The problem with applying a Golden Age assignation is that it implies that standards fall afterwards. However, prestigious choir master and Director and Chief Conductor of Ars Nova Copenhagen, Paul Hiller, has come to the rescue. With the enormous amount of information he has gained about Danish partsongs from research, programme-building and performing with the choir, he has affirmed that as far as choral compositions go, the Golden Age is still in effect. In this carefully-wrought and superbly performed selection of choral works from the early 1800s when folk songs were re-discovered (C.E.F. Weyse, Friedrich Kuhlau) to modern times (Ib Nørholm, 1994), Ars Nova supply convincing evidence for Golden Age continuation.
The standard of singing in this programme is breath-taking. Radiant with deep respect and understanding of the folklore, poetry and love of the Danish countryside, Ars Nova's 'a cappella' voices mingle superbly to celebrate the work of the listed composers. No wonder that the choir has such a world-wide reputation for excellence.
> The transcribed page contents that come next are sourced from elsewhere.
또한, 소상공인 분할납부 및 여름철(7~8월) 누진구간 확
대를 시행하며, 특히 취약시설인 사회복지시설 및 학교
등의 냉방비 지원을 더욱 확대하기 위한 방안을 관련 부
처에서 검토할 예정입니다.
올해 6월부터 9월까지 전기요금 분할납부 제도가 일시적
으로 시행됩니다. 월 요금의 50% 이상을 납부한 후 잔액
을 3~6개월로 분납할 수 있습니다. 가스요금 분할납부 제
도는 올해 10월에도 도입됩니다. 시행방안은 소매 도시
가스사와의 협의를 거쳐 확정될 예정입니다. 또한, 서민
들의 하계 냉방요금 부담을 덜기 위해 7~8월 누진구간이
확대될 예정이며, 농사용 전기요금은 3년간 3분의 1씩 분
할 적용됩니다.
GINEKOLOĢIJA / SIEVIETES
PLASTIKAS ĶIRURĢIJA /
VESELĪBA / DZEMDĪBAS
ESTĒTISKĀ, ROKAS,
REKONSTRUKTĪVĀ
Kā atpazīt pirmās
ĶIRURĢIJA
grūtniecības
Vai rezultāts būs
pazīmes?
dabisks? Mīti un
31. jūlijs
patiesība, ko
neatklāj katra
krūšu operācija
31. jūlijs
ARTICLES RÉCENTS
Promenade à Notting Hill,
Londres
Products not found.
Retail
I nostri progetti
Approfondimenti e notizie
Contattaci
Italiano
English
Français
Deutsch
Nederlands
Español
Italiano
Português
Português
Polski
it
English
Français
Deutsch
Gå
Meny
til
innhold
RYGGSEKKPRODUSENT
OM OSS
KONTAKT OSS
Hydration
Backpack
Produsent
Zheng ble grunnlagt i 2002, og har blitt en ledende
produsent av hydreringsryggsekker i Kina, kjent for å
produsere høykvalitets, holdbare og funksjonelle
From the atmospheric cover painting by Christian Købke (1838), through Jens Cornelius' lucid music guide (in English and Danish) to the complete song texts in both languages, DaCapo's digipak is elegantly presented. The recording venue was Garnisons Kirke, a magnificent Copenhagen church in Dutch Baroque style, providing an acoustic which illuminates rather than confuses. Sourced in DXD, the clarity, balance and naturalness of the sound is exemplary, leaving the mind to attend fully to the beauty and purity of the singing.
Anyone at all interested in choral singing will surely take this distinguished music-making to heart. I found it to be an unmitigated delight and therefore recommend it unreservedly.